Landline ‘still lifeline’ in Barbados – FLOW

The Barbadian home telephone, the humble landline, symbol of basic electronic communication here for 135 years appears set to survive through the era of the smartphone and broadband internet, according to a telephone company executive.

According to Country Manager of FLOW Barbados, Jenson Sylvester, Barbadians continue to see their landline as lifeline to friends and relatives overseas.

FLOW, the current owners of the legacy of the Barbados Telephone Company, which issued its first fixed-line service in 1884, had at last estimate in September 2018 around 74,000 fixed-line subscribers. FLOW provides over 600,000 landlines across its markets in the Caribbean and Latin America.

From left, Country Manager Jenson Sylvester, Vice President for Caribbean South Nicolas Collette and Director of Customer Experience Justin Inniss.

It was not immediately clear what percentage of Barbadians landlines was either residential or commercial.

“Landline in Barbados is slightly different to the rest of the Caribbean. Barbadians like to have that landline,” Sylvester told journalists at the Hilton Resort on Thursday, as he announced the introduction of two new triple-play packages of TV, broadband and landline.

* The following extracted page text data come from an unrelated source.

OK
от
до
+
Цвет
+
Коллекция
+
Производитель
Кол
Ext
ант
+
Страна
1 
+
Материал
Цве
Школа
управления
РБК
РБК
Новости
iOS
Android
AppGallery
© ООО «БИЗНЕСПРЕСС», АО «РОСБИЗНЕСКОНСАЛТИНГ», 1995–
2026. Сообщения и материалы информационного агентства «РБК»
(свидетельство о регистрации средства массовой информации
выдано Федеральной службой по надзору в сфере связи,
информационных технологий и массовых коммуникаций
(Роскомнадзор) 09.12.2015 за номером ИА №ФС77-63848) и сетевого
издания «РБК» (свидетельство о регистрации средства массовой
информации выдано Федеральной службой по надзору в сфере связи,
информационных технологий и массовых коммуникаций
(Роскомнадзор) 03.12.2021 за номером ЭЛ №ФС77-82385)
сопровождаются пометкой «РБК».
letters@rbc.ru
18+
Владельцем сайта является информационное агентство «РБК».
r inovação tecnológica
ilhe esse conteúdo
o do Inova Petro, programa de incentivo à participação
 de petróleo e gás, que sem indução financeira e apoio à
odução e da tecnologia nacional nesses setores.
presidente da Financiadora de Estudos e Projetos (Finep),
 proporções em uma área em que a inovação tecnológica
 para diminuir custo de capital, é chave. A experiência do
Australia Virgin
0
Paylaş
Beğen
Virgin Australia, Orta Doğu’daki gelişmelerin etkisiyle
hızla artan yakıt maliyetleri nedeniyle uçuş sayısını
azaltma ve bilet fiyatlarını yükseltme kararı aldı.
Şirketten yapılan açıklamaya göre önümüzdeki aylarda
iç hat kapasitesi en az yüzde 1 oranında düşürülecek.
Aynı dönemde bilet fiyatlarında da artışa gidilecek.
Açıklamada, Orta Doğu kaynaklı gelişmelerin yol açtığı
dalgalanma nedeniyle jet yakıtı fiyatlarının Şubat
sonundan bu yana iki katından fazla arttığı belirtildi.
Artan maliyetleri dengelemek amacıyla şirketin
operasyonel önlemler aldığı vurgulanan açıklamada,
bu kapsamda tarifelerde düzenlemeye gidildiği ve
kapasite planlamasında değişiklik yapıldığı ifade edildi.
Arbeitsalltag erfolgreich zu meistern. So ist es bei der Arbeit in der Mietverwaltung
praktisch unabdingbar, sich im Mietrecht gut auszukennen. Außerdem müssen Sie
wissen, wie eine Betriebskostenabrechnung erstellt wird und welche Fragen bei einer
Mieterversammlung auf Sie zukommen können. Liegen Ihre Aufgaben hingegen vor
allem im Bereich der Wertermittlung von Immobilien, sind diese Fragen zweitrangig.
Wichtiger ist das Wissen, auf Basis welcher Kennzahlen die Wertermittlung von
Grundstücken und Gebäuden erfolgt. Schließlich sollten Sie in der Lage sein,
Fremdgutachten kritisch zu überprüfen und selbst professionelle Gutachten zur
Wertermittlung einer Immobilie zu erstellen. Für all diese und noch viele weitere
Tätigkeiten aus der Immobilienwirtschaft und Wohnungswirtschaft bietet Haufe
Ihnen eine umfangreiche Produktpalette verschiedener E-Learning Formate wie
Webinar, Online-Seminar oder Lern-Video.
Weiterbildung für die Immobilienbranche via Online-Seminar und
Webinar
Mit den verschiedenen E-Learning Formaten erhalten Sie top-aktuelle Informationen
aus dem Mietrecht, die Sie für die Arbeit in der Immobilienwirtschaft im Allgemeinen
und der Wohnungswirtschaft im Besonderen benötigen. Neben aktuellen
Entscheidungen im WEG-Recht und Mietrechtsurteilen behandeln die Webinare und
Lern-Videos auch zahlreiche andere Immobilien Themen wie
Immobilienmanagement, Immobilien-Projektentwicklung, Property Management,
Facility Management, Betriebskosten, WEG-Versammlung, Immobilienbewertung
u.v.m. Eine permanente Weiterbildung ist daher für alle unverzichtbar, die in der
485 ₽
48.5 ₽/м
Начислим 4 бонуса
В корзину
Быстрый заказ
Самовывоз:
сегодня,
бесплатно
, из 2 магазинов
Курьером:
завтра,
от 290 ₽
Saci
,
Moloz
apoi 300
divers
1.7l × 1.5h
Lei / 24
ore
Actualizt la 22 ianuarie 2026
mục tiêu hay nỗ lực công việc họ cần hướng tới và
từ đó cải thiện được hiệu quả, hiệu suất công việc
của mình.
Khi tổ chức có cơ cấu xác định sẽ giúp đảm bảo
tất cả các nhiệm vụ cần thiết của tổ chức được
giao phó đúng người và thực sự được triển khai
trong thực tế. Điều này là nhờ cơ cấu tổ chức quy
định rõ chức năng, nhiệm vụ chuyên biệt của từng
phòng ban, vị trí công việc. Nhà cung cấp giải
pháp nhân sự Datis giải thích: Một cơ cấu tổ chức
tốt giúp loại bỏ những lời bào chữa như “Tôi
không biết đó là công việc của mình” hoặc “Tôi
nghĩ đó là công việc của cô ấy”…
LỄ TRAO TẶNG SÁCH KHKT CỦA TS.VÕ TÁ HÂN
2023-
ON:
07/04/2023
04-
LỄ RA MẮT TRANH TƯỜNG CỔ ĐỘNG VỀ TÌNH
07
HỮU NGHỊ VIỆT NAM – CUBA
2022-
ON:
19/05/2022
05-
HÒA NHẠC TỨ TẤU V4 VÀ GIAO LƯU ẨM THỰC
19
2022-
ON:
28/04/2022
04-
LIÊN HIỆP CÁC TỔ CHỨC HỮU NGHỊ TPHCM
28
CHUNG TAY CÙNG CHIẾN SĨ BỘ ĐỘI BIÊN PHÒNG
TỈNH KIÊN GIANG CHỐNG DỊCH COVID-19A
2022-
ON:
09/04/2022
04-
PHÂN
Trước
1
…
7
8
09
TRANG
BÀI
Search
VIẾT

Under the two new bundles – Upward Plan and Onward Plan – customers will receive 500 and 1,000 international landline minutes per month, respectively.

Sylvester said while it was no secret that landline business and services were shrinking globally, Barbadians generally still wanted to keep theirs.

He said: “I think people are naturally moving towards mobile. That is not just here, that is not just the Caribbean. That is all over the world. That is just how it is.

“Particularly in Barbados, while we have ensured that we focus on international landline minutes in our packages, the feedback we get from Barbadians is that they want that landline. They want to have those minutes. They want to be able to call [family members overseas]. So as Barbadians, as Caribbean people, we intrinsically understand that and that is the feedback that we got.”

Sylvester said while he could not give details, he was aware that Government’s ongoing restructuring exercise was affecting some Flow Barbados customers based on their spending patterns.

But he did not say what areas of the business were most affected.

FLOW Barbados Director of Customer Experience, Justin Inniss, disclosed that the company was in the process of removing
most of the telephone booths across the country.

He could not immediately say how many of them were still existing or even in working condition, but said the number had dropped significantly from well over 1,000.

“We have been looking at that business, to be honest. I think that business is almost gone. There are actually very few phone booths that are used by customers. So we have been actually removing them from around the country,” Inniss revealed.

But, he said there were still several booths that were being used and therefore would remain.

“Today we have gone from having well over 1,000 phone booths and what we are doing is looking at where they are being used. If they are being used by customers they stay. If they are in locations that nobody uses them then they just mainly become an obstruction so we want to get them out of the way,” he said.